Si la marihuana acaba con tus testículos, la cocaína los rescata (sobre el escepticismo en los estudios científicos)

Ambiguo estudio científico relaciona la marihuana con el desarrollo de cáncer testicular, pero al mismo tiempo descubre que la cocaína puede disminuir su probabilidad; una comedia de enredos científica cuya moraleja parece ser la necesidad de leer estos estudios con escepticismo.

Recientemente, la Universidad del Sur de California dio a conocer un estudio en el que se asegura que existe una relación entre “el uso recreacional de la marihuana y el incremento en el riesgo de desarrollar subtipos de cáncer testicular que tienden a pronósticos peores”, añadiéndose además que estos posibles efectos negativos pueden extenderse “a los propósitos terapéuticos” que la planta tenga en jóvenes pacientes masculinos.

El contexto de la investigación y la investigación misma, sin embargo, poseen algunas circunstancias que mueven al escepticismo. De entrada, esta fue auspiciada por el National Cancer Institute de Estados Unidos, una dependencia gubernamental de sólidos nexos con la industria farmacéutica, el Big Pharma que supedita los fines curativos de la investigación científica a la ganancia económica y que no ha dudado en bloquear fármacos que curan porque no son rentables.

Por otro lado, una lectura atenta del susodicho estudio muestra que, en términos generales, los investigadores están relacionando en cáncer testicular con “causas ambientales”, un término suficientemente ambiguo en el que cabe prácticamente cualquier cosa, comenzado con el aire que respiramos. “En ausencia de toda verdad definitiva, la marihuana amenaza tus testículos”.
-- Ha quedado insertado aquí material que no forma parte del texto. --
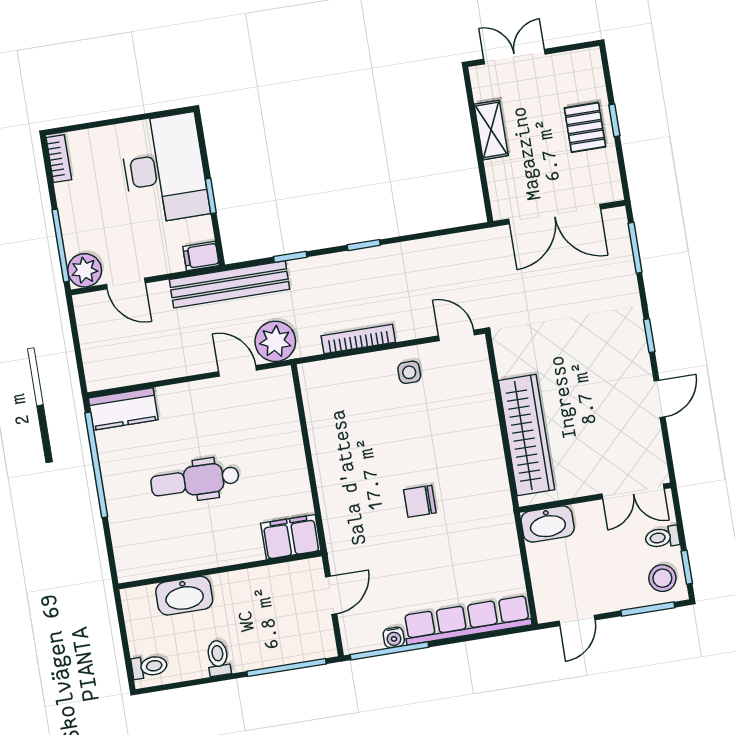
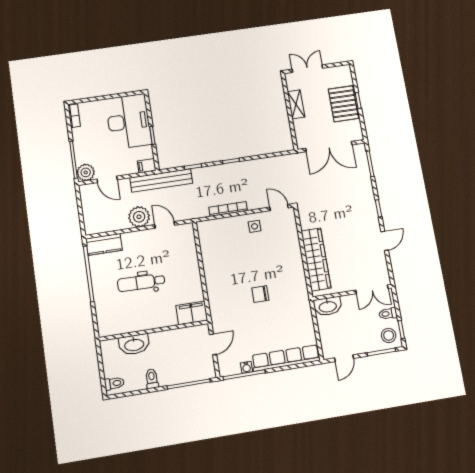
pallet: (585, 127) -> (343, 104), width x1.50, depth x1.42
plant: (275, 341) -> (139, 217), moved

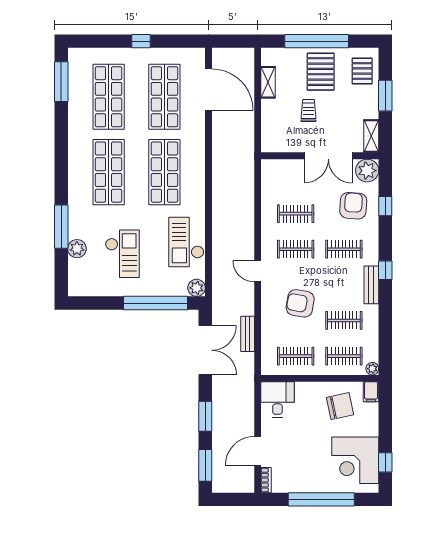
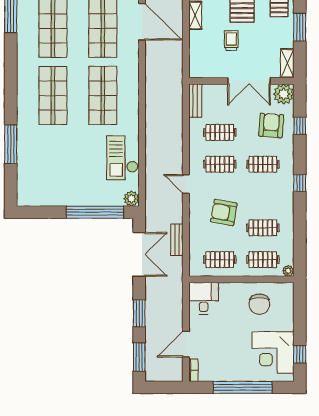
plant: (77, 249) -> (25, 164), removed
checkout: (122, 254) -> (65, 168), removed
bench: (371, 285) -> (195, 101), moved
filing cabinet: (371, 392) -> (287, 291), removed
chair: (340, 406) -> (259, 304), turned 102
La sospecha, sin embargo, no termina aquí, pues al parecer los autores tampoco tienen claro el asunto. Victoria Cortessis, co-autora de la investigación, profesora asistente de medicina preventive en la USC, declaró al respecto:

No sabemos qué hay desencadena la marihuana en los testículos que pueda desarrollar carcinogénesis, aunque especulamos que podría ser activado por medio del sistema endocannabinoide —la red celular que responde al ingrediente activo de la marihuana— dado que este sistema ha mostrado ser importante en la formación del esperma.
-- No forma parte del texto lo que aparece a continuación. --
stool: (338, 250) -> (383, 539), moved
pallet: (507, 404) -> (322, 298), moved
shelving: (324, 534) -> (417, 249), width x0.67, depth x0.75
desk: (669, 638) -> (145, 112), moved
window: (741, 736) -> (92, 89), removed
Y por si la investigación no fuera suficientemente cuestionable, remata con un descubrimiento casi cercano al humor involuntario, como si un demiurgo hubiera alterado las pruebas para generar la carcajada general. Y es que, según los científicos, “hombres con un historial de consumo de cocaína tienen un riesgo reducido de ambos subtipos de cáncer testicular”.
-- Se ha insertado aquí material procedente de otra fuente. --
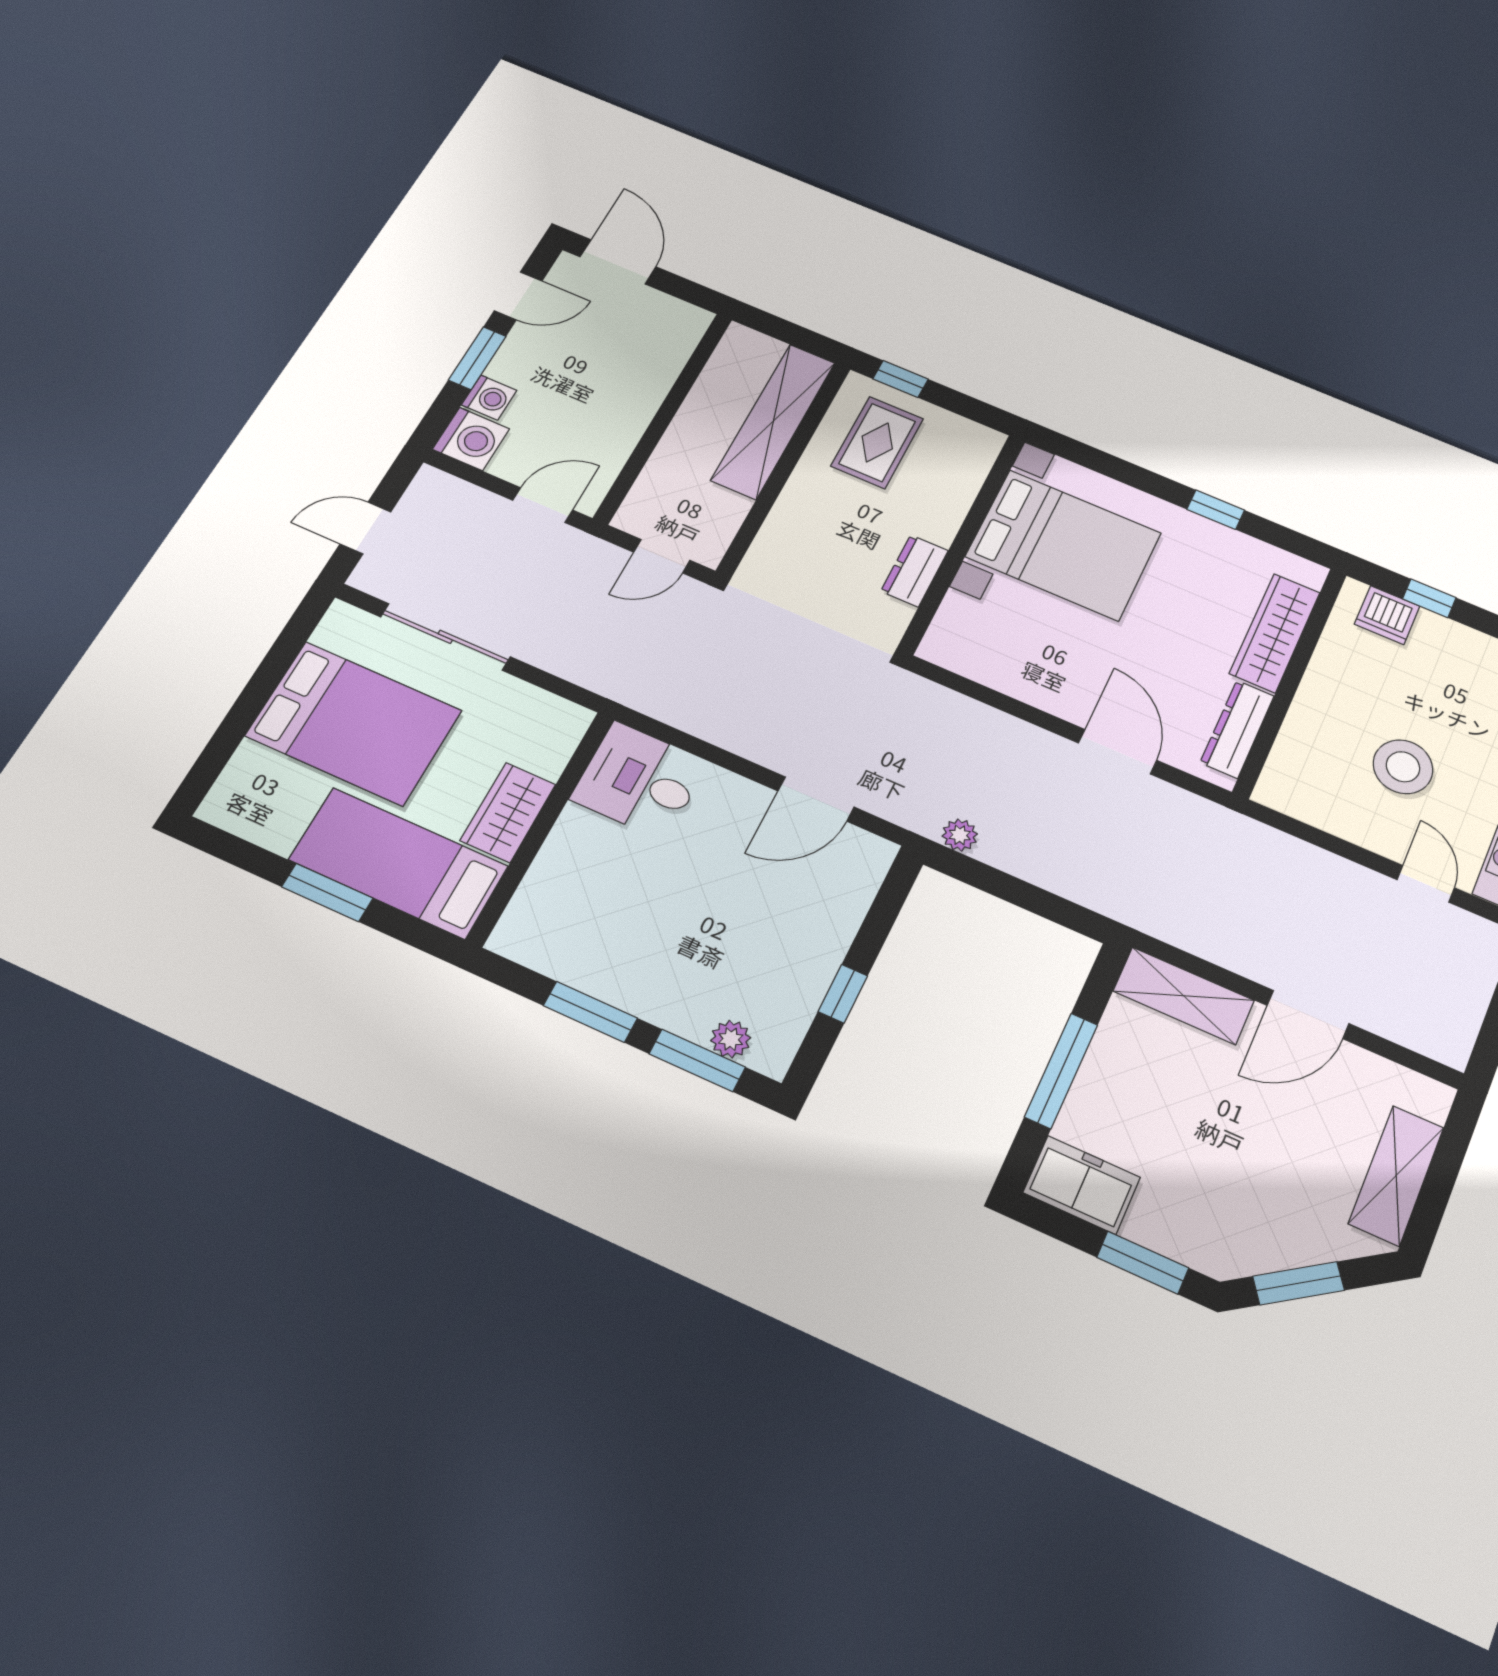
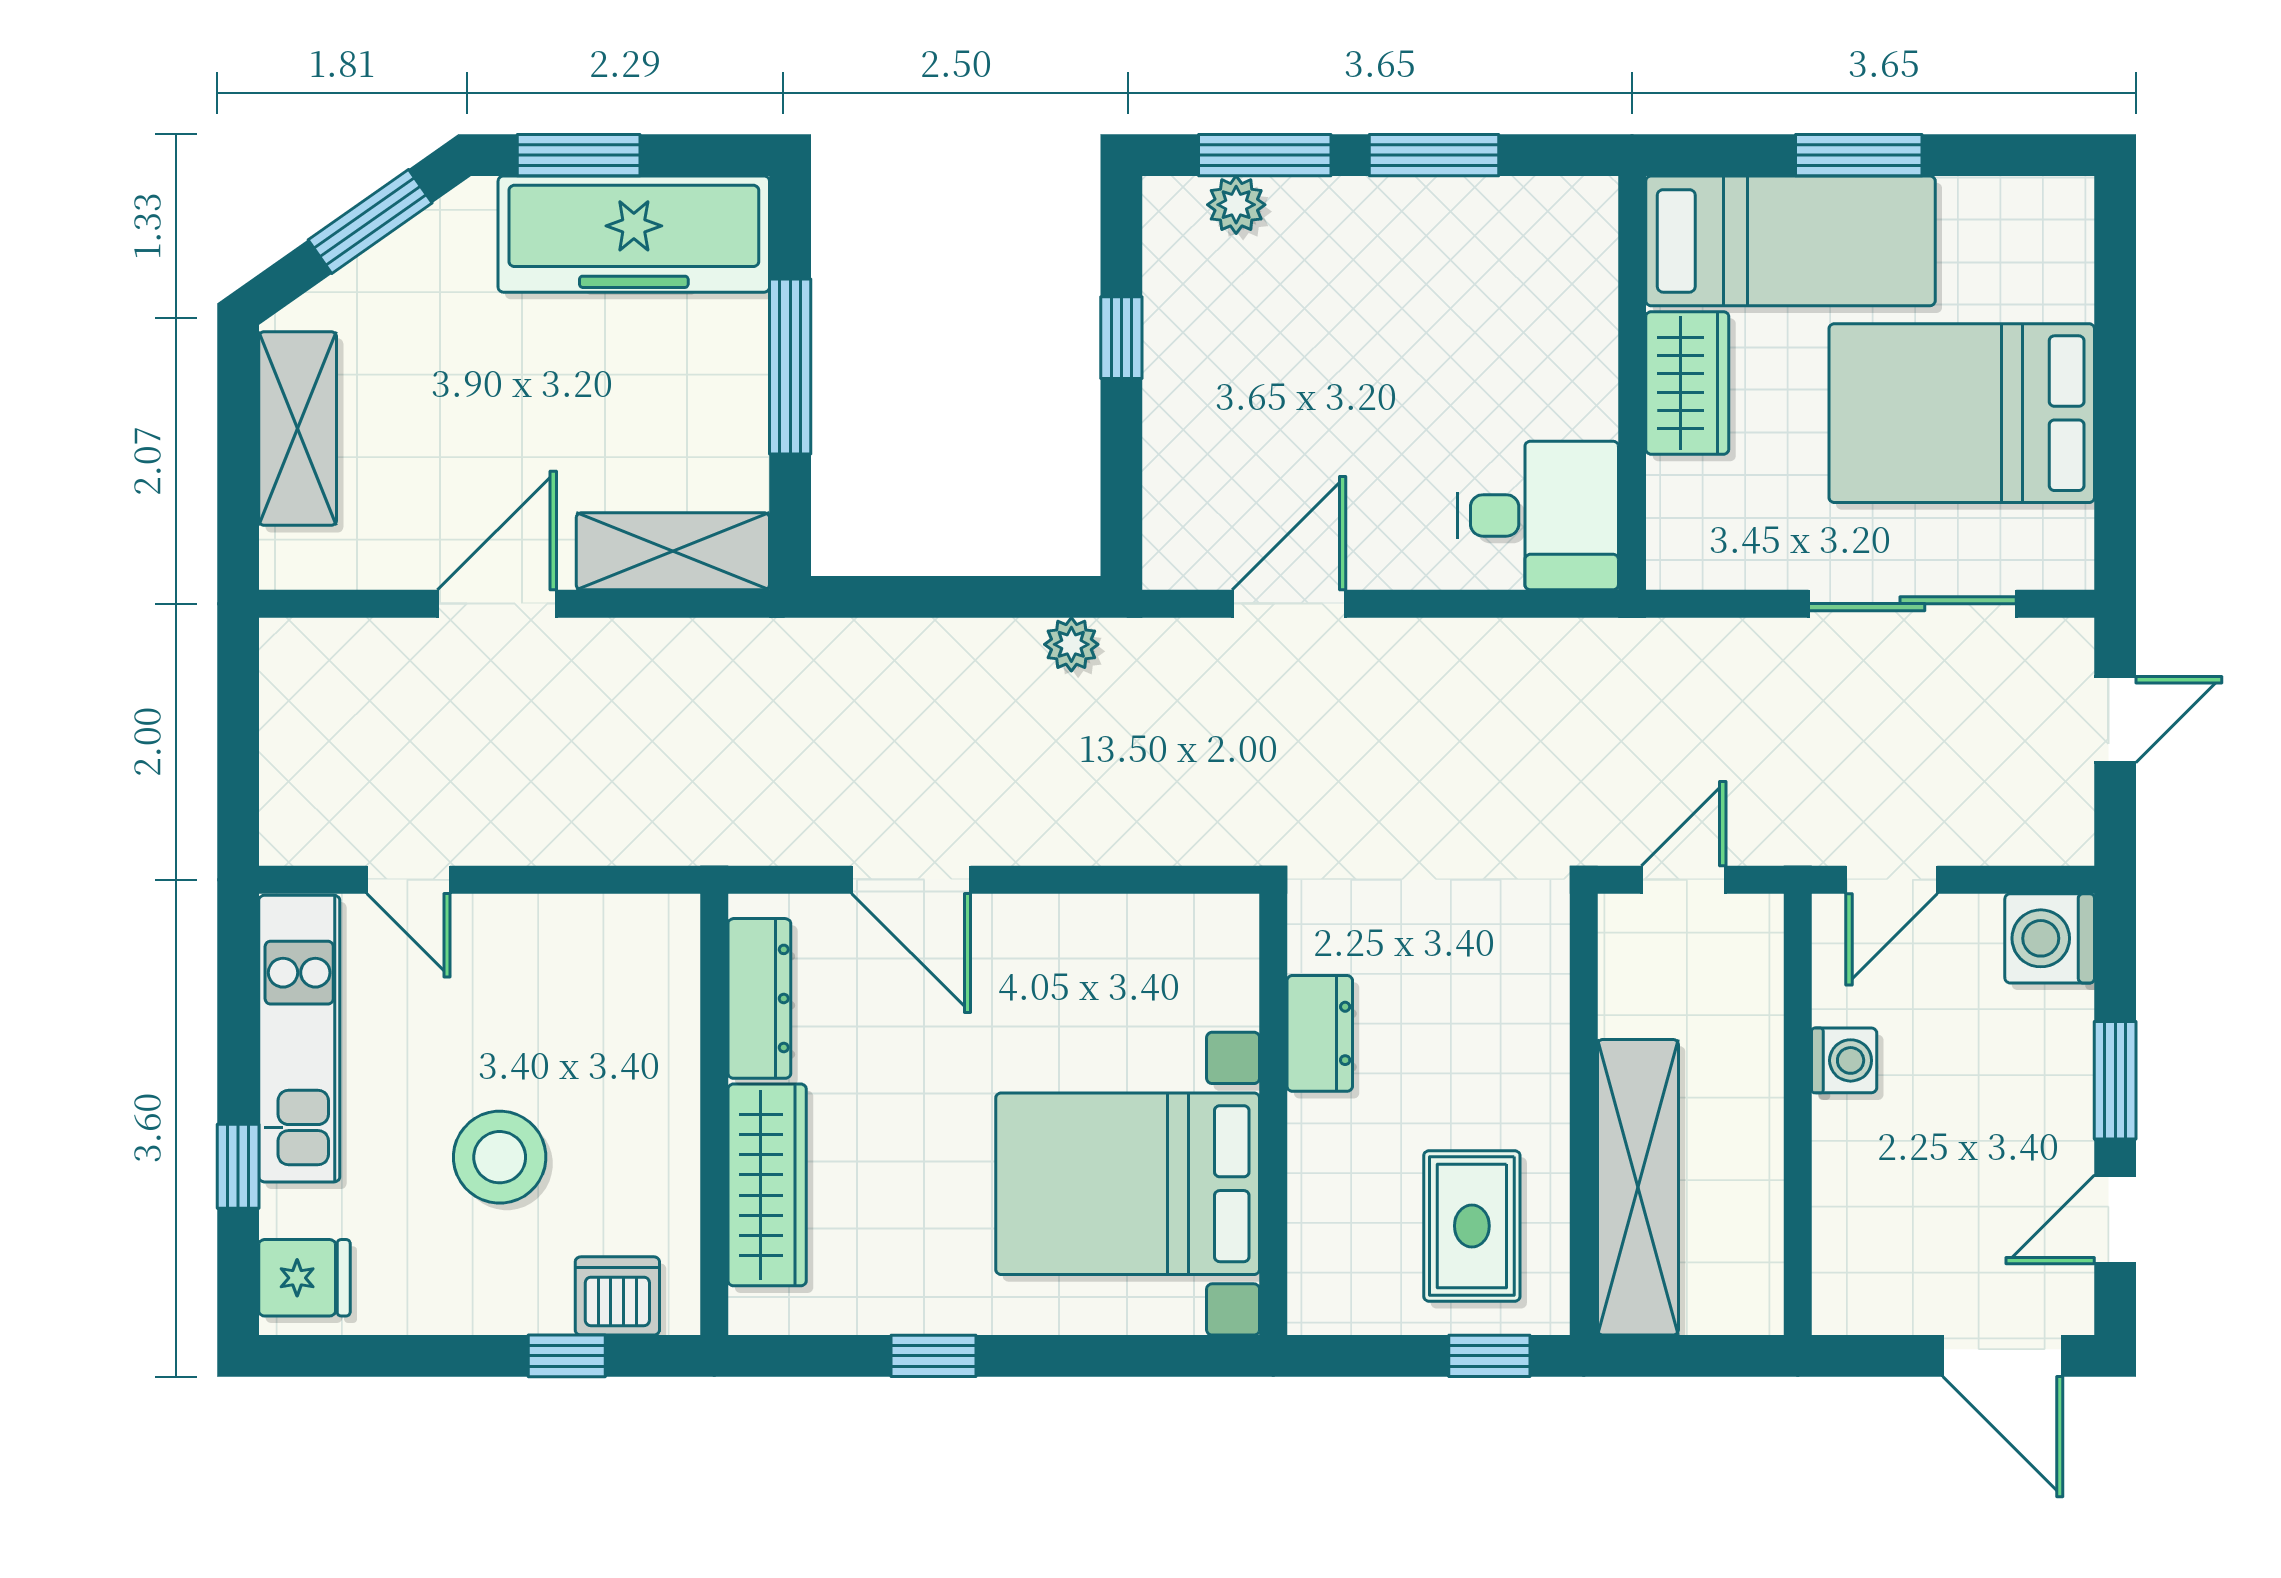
washing machine: (489, 398) -> (1844, 1060), moved, turned 180
stool: (1403, 767) -> (500, 1157), moved
freezer: (1082, 1185) -> (634, 234), width x1.91, depth x1.26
Pero quizá la verdadera moraleja de esta comedia de enredos sea que, pese a sus discurso de objetividad y de neutralidad (política, de valores, de intereses), la ciencia, como ya lo evidenciara Michel Foucault, está atravesada por el poder, por personas de carne y hueso con objetivos específicos que casi siempre quedan manifiestos cuando intentamos responder a quién beneficia tal o cual “descubrimiento”.